INSTRUCTIONS TO FOLLOW: Copy out the items below word for word, from the start of the items up to and including the line that contains "13: (400, 179)". Leave the pictures out of your copy.

[Excerpts from the dataset]
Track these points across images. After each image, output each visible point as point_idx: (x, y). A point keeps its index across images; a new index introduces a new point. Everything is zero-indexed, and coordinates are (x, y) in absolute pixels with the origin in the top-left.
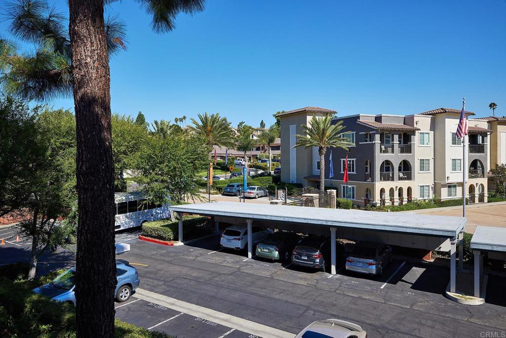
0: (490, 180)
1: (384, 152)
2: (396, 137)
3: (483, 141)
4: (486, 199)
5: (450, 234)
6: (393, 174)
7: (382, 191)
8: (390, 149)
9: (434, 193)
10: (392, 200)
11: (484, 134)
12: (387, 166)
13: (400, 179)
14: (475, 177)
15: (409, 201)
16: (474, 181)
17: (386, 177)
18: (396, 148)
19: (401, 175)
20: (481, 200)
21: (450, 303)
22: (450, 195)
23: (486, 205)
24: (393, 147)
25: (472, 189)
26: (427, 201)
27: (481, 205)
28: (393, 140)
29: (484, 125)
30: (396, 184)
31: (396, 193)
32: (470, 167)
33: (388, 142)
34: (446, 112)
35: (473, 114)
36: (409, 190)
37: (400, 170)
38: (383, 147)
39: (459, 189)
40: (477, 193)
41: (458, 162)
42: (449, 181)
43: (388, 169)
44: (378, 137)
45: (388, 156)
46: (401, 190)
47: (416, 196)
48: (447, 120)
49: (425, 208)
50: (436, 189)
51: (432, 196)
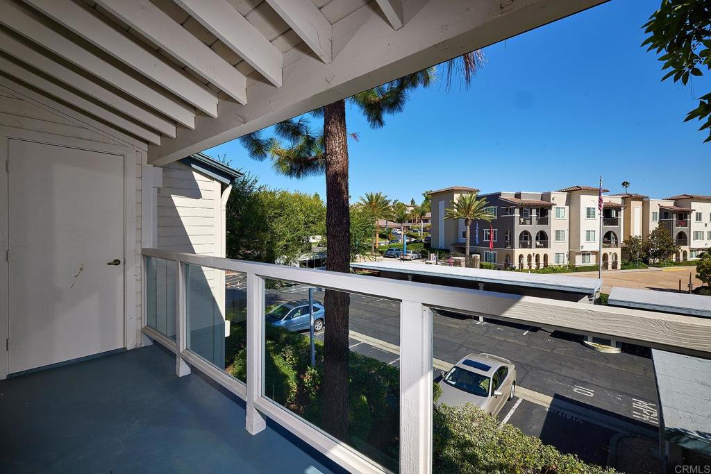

WRITTEN REPLY:
Track these points across images. After each image, output each visible point as point_idx: (x, y). A point keeps its index across images; a new index introduces a new point. Everything is zero-indexed, and coordinates are (x, y) in absolute pixels with the origin in the top-left.
0: (490, 180)
1: (384, 152)
2: (396, 137)
3: (483, 141)
4: (486, 199)
5: (450, 234)
6: (393, 174)
7: (382, 191)
8: (390, 149)
9: (434, 193)
10: (392, 200)
11: (484, 134)
12: (387, 166)
13: (400, 179)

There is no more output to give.